13/06/2011

Livro de "um reais"

Fonte: Blog do Galeno

Por Galeno Amorim
Nunca soube o seu nome. E as chances de voltar a vê-la algum dia e descobrir algo que seja sobre ela são pra lá de remotas. De seu rosto, contudo, jamais me esqueceria. E, tampouco, de seus olhos que, mais do que pedir, imploravam. Mas não por ela. Era pelo filho pequeno, que ainda nem sabia ler e escrever.

Nos últimos anos, falei muitas vezes sobre ela. Fiz discursos e escrevi sobre aquela mulher desconhecida. Anônima para mim. Talvez até hoje invisível ao olhos de tantos, do Estado e da sociedade.
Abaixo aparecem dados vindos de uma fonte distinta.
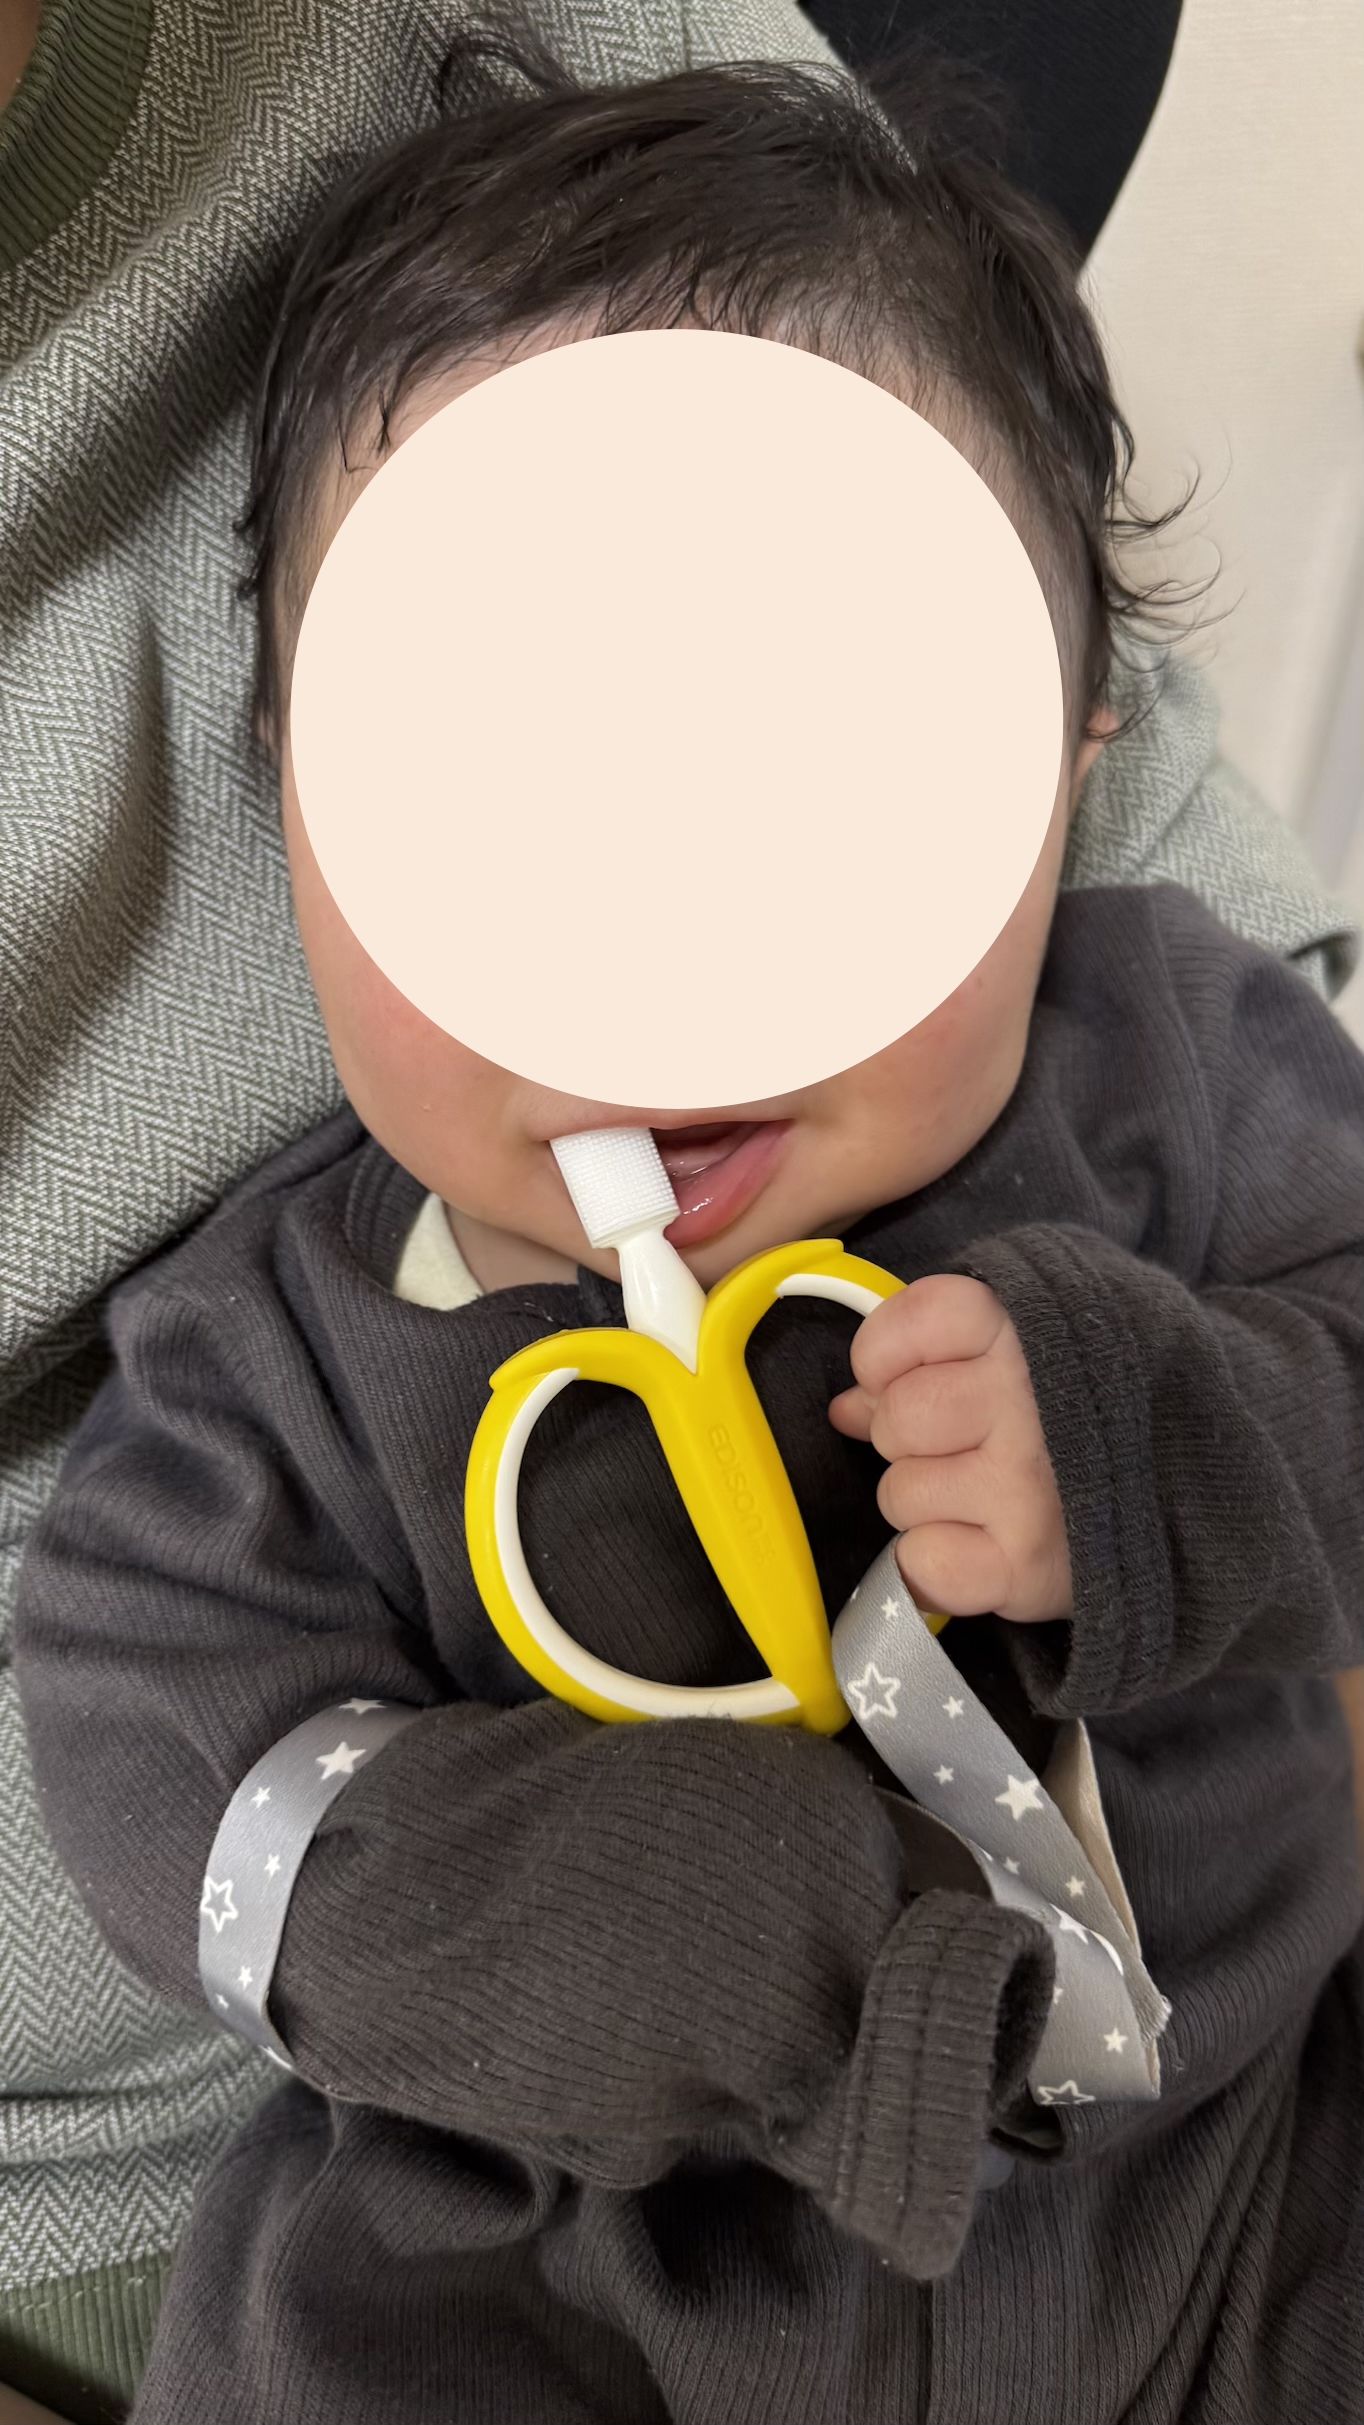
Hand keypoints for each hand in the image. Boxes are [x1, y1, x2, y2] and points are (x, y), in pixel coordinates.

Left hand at [828, 1274, 1072, 1623]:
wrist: (1202, 1492)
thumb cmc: (1090, 1413)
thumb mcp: (1028, 1349)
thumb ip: (935, 1358)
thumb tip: (845, 1407)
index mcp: (1023, 1329)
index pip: (903, 1326)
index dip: (889, 1360)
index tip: (926, 1378)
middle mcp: (1027, 1399)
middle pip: (894, 1419)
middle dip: (913, 1441)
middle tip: (971, 1451)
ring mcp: (1026, 1484)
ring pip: (898, 1493)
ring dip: (929, 1504)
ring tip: (991, 1500)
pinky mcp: (1026, 1563)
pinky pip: (919, 1564)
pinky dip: (939, 1566)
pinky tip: (988, 1548)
A verdade é que a cena que se deu naquela manhã friorenta de agosto desde então não saiu mais da minha cabeça. Por onde quer que vá, a sensação é a mesma. Parece que ela me persegue, como a querer dizer algo que eu, na minha nada santa indiferença, insisto em não compreender.

O caso é que a mulher esquálida e maltrapilha chegou e estacionou seu carrinho de mão no meio-fio da praça central. Não deu bola para os transeuntes e nem para homens de terno e gravata que falavam e gesticulavam com certo entusiasmo. Alguns tinham vindo de longe, da Capital. Era gente importante, que ali estava para abrir oficialmente aquela Feira Nacional de Livros.

Sem mais aquela, ela enfiou uma das mãos no lugar onde guardava o mísero dinheirinho ganho na véspera graças ao papelão farto recolhido das ruas do Centro. É certo que algo acontecera pois a coleta estava, de fato, rendendo uns bons trocados a mais. A mulher sem nome achou entre as moedas uma nota surrada de R$ 1,00.

Era praticamente tudo o que tinha. De posse da sua pequena fortuna - que daria muito bem para comprar um pão amanhecido e, inteirando, até levar um litro de leite C para casa - ela encaminhou na direção do pequeno grupo de editores e livreiros. Mas não dirigiu a palavra a qualquer um deles em especial.

De sopetão, ela tascou:

- Tem aí livro de um reais, moço?!

E, quase envergonhada, tratou de esclarecer:

- Não é pra mim... É pro meu filho. Ele tá na idade de ir pra escola e eu quero dar um livro pra ele. Pra que ele seja alguém na vida...

Aquela fala pungente calou fundo naqueles senhores do livro no Brasil. Por sua força, diz muito mais do que mil discursos sobre a função social dos livros na sociedade e sua importância transformadora para a gente mais simples do povo.

Mesmo que ainda seja difícil de perceber, há uma maior compreensão sobre o papel da leitura no que se chama de imaginário coletivo. Até especialistas e doutores muitas vezes têm dificuldades para enxergar isso.

Mas, distante das academias, essa percepção tem se manifestado, por toda parte, na fala simples e poderosa da mulher que cata papelão na rua. E no respeito sincero da gente simples com a mãe dessa história que, mesmo analfabeta, consegue intuir que está ali, no livro, não o objeto sagrado. Mas sim, para o filho, uma espécie de chave da porta do céu.

Que, para ela, talvez se apresente na forma de um mundo diferente do seu, que dá um duro danado todo santo dia em troca de muito pouco ou quase nada. E, principalmente, na forma de novas oportunidades. De ter uma vida com alguma dignidade, um emprego com carteira assinada e duas ou três refeições ao fim de mais um dia.

Para a maioria de nós, esse é, por ora, um sonho ainda distante. Mas que passa, necessariamente - e disso, felizmente, sabe-se cada vez mais! - pelos livros e pela leitura.